- _Provided information_
****

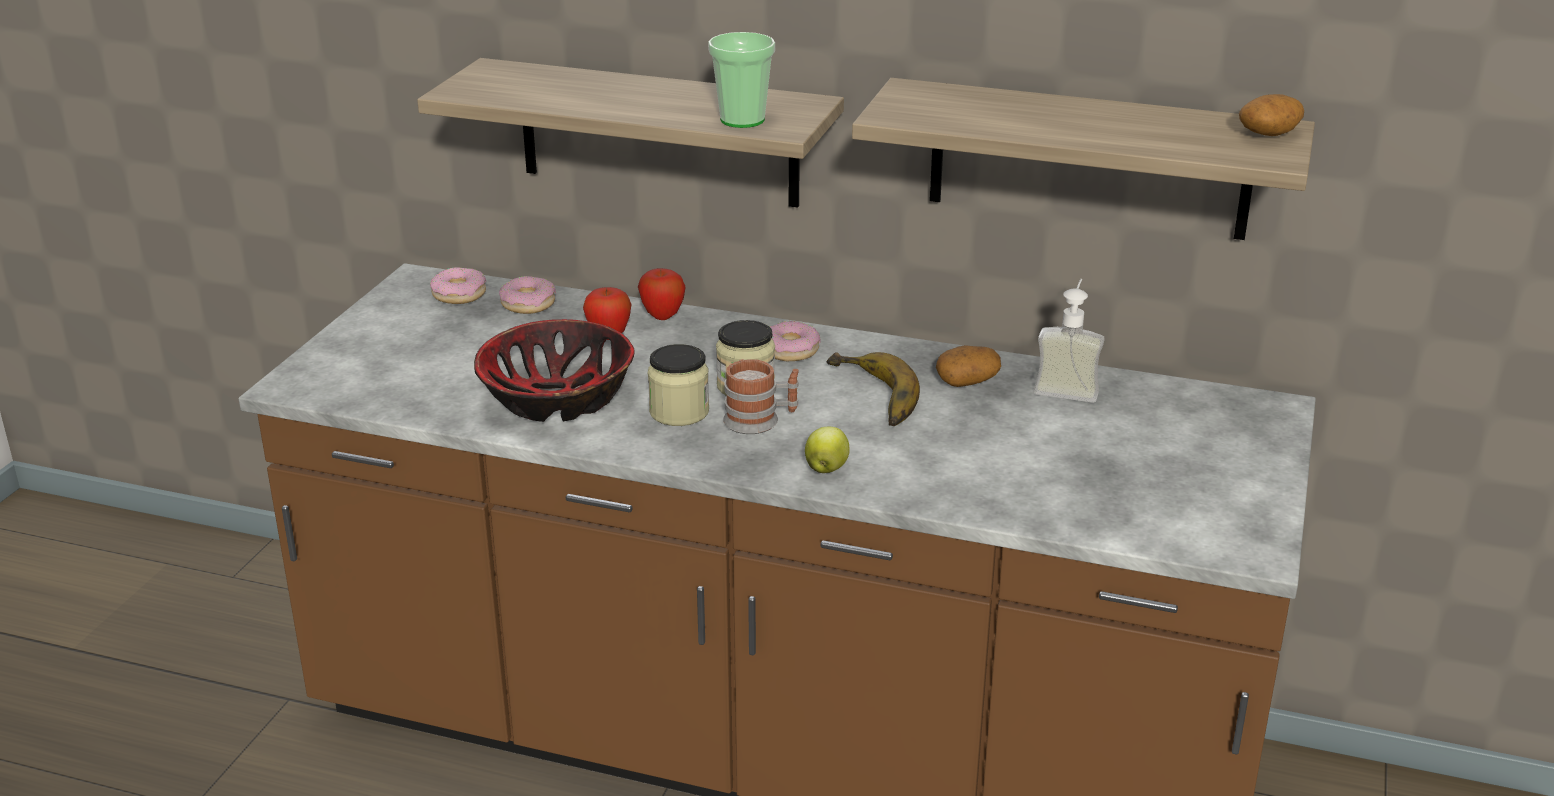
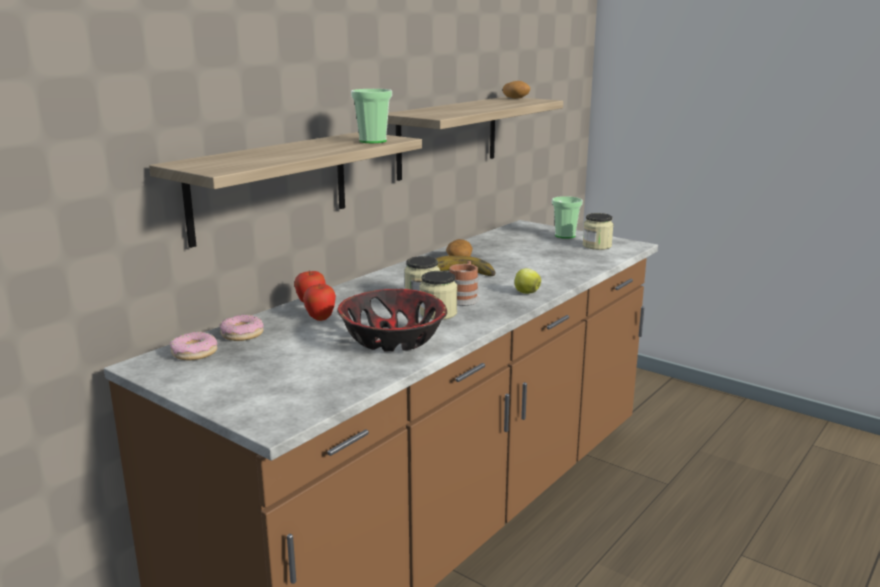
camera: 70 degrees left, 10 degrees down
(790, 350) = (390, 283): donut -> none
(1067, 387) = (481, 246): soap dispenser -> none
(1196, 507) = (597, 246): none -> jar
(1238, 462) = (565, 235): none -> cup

****

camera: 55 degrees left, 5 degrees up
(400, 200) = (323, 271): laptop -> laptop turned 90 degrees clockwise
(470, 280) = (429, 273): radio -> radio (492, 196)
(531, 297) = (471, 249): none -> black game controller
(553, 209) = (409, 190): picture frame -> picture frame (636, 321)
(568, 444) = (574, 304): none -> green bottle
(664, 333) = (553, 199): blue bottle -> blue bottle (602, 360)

****

Which lines above contain the word "left"? Show each of them.

- _Response to this task_
camera: 70 degrees left, 10 degrees down
camera: 55 degrees left, 5 degrees up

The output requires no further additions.